* **SHORT EXERCISE**: Present only the lines below that start at the line containing "class: Gastropoda" and end at the line containing "genus: Hypochaeris", both included, as a numbered list with blank lines left out.

* **INFORMATION PROVIDED**:
·····

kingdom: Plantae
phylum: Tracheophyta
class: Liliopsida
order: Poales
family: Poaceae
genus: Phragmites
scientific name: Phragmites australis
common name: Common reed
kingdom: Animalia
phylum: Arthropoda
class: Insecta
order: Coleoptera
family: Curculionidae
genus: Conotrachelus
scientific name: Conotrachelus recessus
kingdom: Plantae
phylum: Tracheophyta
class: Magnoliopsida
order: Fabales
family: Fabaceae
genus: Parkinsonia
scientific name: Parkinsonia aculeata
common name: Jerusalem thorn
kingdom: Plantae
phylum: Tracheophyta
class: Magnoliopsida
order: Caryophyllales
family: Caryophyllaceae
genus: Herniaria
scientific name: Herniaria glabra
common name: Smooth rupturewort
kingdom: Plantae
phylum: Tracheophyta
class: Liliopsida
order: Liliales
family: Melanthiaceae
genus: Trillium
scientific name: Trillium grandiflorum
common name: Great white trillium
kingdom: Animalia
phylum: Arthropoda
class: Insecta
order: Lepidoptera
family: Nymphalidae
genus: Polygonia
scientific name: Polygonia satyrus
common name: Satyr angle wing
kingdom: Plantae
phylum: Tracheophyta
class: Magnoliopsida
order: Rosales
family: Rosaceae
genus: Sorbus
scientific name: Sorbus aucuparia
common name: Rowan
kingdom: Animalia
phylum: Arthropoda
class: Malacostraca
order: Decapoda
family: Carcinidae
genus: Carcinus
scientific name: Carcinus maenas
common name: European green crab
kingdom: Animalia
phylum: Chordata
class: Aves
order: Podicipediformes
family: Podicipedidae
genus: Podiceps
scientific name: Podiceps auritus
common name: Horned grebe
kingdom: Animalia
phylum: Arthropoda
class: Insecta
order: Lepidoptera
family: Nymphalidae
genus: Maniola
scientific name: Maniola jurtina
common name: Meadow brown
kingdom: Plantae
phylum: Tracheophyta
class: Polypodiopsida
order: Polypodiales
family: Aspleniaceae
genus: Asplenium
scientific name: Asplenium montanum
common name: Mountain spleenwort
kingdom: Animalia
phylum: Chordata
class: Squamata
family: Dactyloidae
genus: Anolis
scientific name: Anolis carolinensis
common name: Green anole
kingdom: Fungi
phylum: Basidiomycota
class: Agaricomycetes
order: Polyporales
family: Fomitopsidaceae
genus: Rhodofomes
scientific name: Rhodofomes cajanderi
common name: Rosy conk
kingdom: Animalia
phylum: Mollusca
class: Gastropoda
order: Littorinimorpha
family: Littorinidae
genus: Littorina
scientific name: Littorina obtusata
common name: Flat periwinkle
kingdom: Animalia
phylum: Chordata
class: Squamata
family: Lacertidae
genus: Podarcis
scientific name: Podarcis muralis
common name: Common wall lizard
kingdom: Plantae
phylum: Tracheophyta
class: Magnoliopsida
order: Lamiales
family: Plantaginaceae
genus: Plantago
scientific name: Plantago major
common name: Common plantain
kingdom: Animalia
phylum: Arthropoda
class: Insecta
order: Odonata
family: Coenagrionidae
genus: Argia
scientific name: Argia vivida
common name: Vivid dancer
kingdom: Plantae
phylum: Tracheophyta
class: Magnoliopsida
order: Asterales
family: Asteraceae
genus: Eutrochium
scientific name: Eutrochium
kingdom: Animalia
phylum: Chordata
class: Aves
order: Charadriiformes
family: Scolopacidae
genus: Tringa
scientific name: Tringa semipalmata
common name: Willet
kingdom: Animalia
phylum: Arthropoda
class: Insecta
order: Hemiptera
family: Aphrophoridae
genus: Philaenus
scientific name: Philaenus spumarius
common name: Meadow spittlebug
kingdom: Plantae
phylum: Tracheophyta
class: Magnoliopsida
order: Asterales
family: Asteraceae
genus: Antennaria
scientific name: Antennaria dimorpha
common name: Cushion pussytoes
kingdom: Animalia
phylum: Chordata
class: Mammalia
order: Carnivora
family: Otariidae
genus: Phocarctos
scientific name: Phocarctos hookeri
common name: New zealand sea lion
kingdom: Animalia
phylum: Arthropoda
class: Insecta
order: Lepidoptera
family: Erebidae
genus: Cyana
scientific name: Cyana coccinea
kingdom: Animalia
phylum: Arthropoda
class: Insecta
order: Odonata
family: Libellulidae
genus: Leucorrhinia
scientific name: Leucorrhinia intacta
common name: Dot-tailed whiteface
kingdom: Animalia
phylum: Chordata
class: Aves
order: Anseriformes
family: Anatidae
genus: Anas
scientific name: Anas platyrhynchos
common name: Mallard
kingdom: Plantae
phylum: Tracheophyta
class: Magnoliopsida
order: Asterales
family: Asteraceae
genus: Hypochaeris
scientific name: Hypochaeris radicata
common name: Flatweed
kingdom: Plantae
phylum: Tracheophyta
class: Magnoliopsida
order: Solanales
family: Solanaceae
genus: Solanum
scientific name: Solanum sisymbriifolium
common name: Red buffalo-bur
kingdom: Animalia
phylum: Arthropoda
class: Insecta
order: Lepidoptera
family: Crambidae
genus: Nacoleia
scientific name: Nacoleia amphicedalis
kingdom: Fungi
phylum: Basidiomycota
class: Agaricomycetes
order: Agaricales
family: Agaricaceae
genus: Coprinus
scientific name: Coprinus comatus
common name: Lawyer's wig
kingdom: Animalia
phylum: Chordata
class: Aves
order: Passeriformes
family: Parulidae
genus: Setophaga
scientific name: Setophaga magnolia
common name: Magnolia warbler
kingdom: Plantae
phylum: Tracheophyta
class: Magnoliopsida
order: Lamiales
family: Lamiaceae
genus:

·····

* **COMPLETED EXERCISE**:
1. class: Gastropoda
2. order: Littorinimorpha
3. family: Littorinidae
4. genus: Littorina
5. scientific name: Littorina obtusata
6. common name: Flat periwinkle
7. kingdom: Animalia
8. phylum: Chordata
9. class: Squamata
10. family: Lacertidae
11. genus: Podarcis
12. scientific name: Podarcis muralis
13. common name: Common wall lizard
14. kingdom: Plantae
15. phylum: Tracheophyta
16. class: Magnoliopsida
17. order: Lamiales
18. family: Plantaginaceae
19. genus: Plantago
20. scientific name: Plantago major
21. common name: Common plantain
22. kingdom: Animalia
23. phylum: Arthropoda
24. class: Insecta
25. order: Odonata
26. family: Coenagrionidae
27. genus: Argia
28. scientific name: Argia vivida
29. common name: Vivid dancer
30. kingdom: Plantae
31. phylum: Tracheophyta
32. class: Magnoliopsida
33. order: Asterales
34. family: Asteraceae
35. genus: Eutrochium
36. scientific name: Eutrochium
37. kingdom: Animalia
38. phylum: Chordata
39. class: Aves
40. order: Charadriiformes
41. family: Scolopacidae
42. genus: Tringa
43. scientific name: Tringa semipalmata
44. common name: Willet
45. kingdom: Animalia
46. phylum: Arthropoda
47. class: Insecta
48. order: Hemiptera
49. family: Aphrophoridae
50. genus: Philaenus
51. scientific name: Philaenus spumarius
52. common name: Meadow spittlebug
53. kingdom: Plantae
54. phylum: Tracheophyta
55. class: Magnoliopsida
56. order: Asterales
57. family: Asteraceae
58. genus: Antennaria
59. scientific name: Antennaria dimorpha
60. common name: Cushion pussytoes
61. kingdom: Animalia
62. phylum: Chordata
63. class: Mammalia
64. order: Carnivora
65. family: Otariidae
66. genus: Phocarctos
67. scientific name: Phocarctos hookeri
68. common name: New zealand sea lion
69. kingdom: Animalia
70. phylum: Arthropoda
71. class: Insecta
72. order: Lepidoptera
73. family: Erebidae
74. genus: Cyana
75. scientific name: Cyana coccinea
76. kingdom: Animalia
77. phylum: Arthropoda
78. class: Insecta
79. order: Odonata
80. family: Libellulidae
81. genus: Leucorrhinia
82. scientific name: Leucorrhinia intacta
83. common name: Dot-tailed whiteface
84. kingdom: Animalia
85. phylum: Chordata
86. class: Aves
87. order: Anseriformes
88. family: Anatidae
89. genus: Anas
90. scientific name: Anas platyrhynchos
91. common name: Mallard
92. kingdom: Plantae
93. phylum: Tracheophyta
94. class: Magnoliopsida
95. order: Asterales
96. family: Asteraceae
97. genus: Hypochaeris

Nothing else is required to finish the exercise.